Creating a backup computer center to the standards required for corporate data requires considerable investment. Offsite archiving facilities need to be manned and available around the clock, even during public holidays and weekends. You never know when you will suddenly need that offsite backup.

 Offsite backup should have security measures commensurate with the importance and regulations of the data. Ideally, the premises should be inconspicuous, in an unmarked building away from city centers. Security should be organized with defense in depth, with at least two or three layers of access control with badges or biometric authentication, video surveillance, and security guards. Least-privilege access has to be enforced in all locations. All the client assets should require dual-custody access, with audit trails.  All employees and contractors should have had criminal-record checks.

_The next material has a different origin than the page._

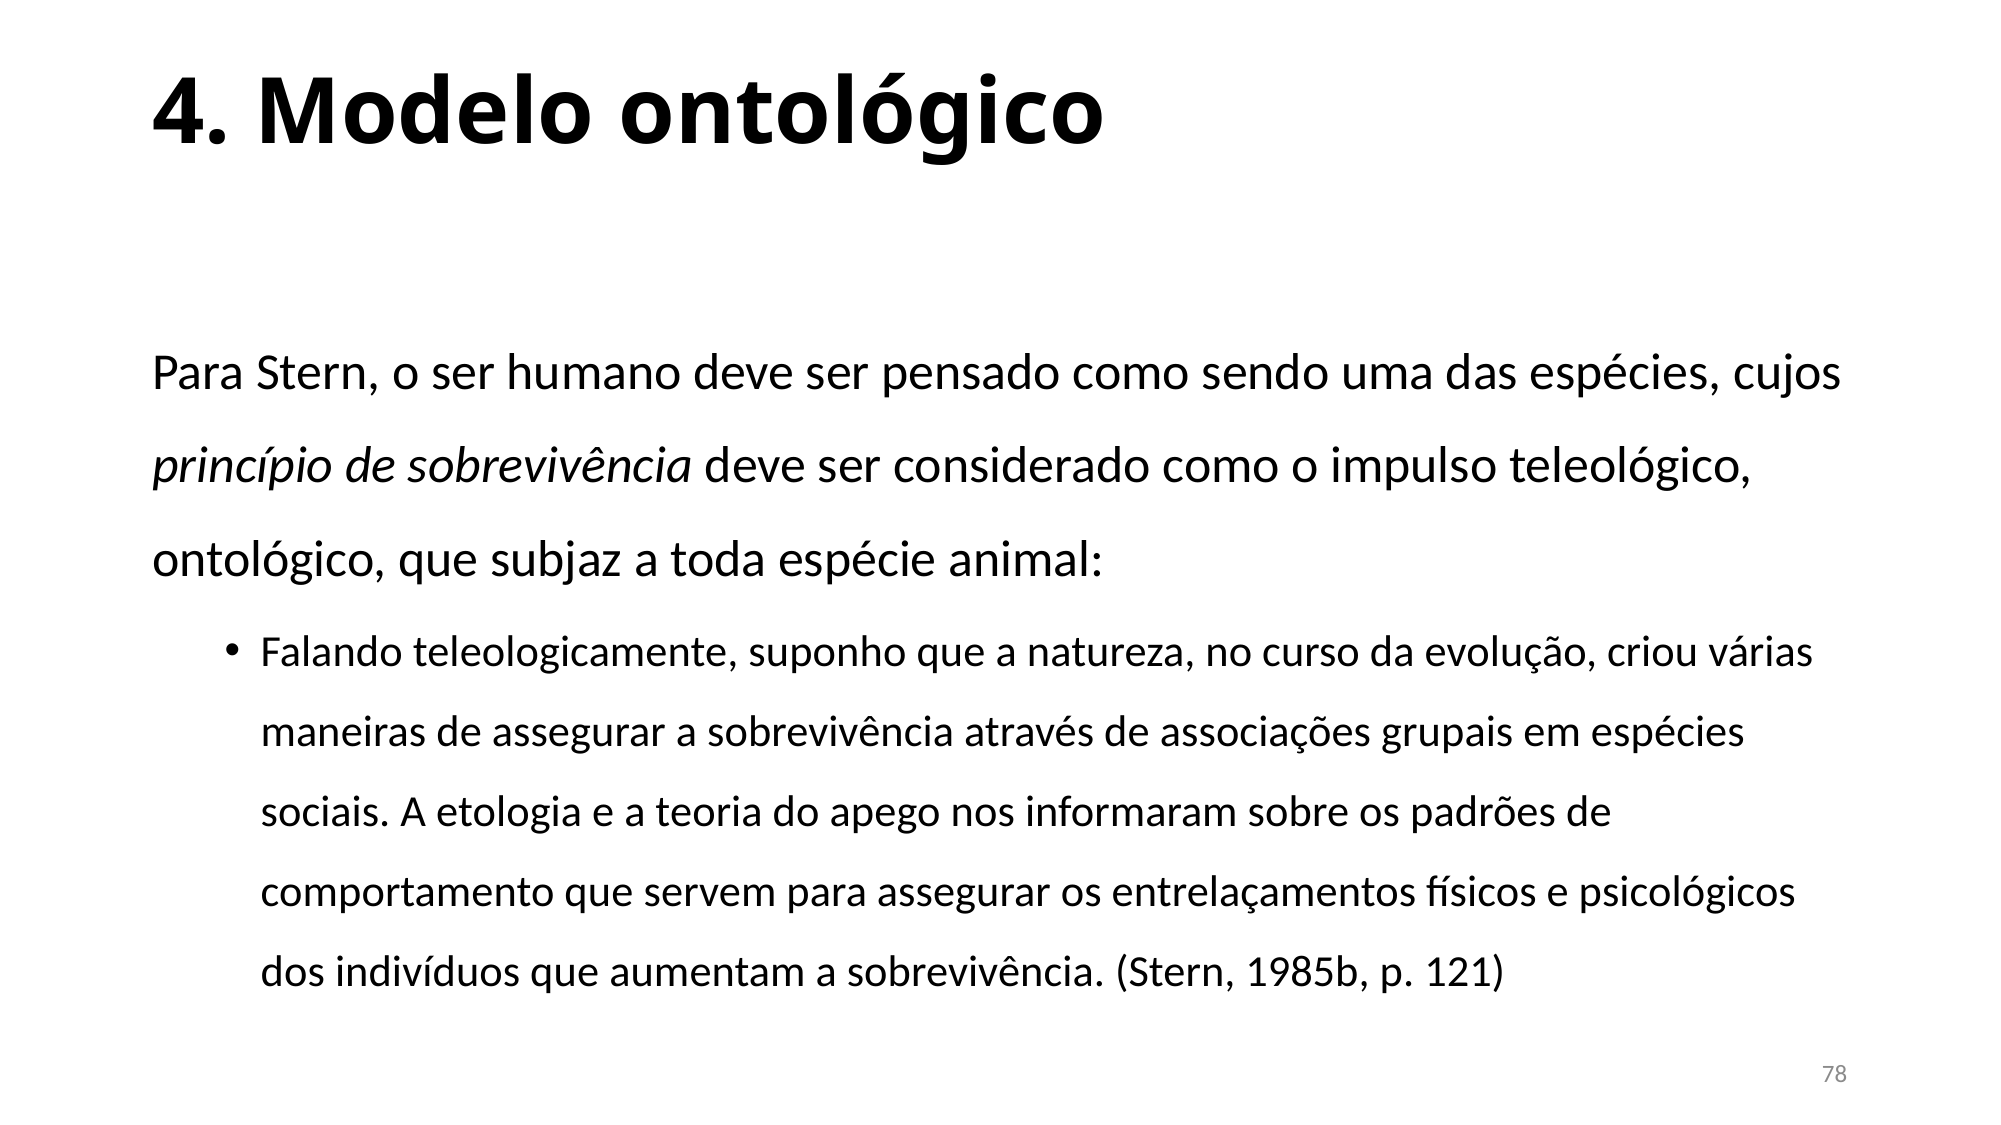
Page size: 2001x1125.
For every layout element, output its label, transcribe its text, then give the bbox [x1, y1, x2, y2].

If data is delivered on physical storage media, effective and secure pickup and delivery procedures need to be in place with recordkeeping. Any attempt at unauthorized access to the data must be logged and reported. There should be routine precautions against data ‘leakage’, such as can happen with the careless disposal of redundant storage devices.

Multi-site strategies

If your company is multi-site, then this would seem an obvious way of archiving the data. Maintaining a ‘hotsite’ in each major location is certainly the best way of recovering from many disasters, but does not entirely remove the need for an offsite backup center, particularly if there is widespread geographical disruption. Also, if the location is too obviously part of the organization, it might not avoid disasters such as terrorist attack. You can outsource the offsite backup or enter into a reciprocal arrangement with a company with a similar-sized data requirement. ‘Cloud’ storage is fine as long as it meets security requirements.

Conclusions

All organizations should have a Business Continuity Plan. As part of this plan, there should be a Disaster Recovery Plan that tackles data recovery from a whole range of potential disruptions and disasters. The exercise of preparing such a recovery plan will uncover data vulnerabilities that should be corrected as part of the exercise. The data-recovery plans should cover a range of emergencies in a spectrum of severity, and should be phrased as recipes, without assuming special knowledge, so that any competent, available staff can perform the recovery of data services in an emergency. These recipes must be rehearsed regularly and modified in the light of experience. Only then can you be reasonably sure of your ability to recover data in a major disaster.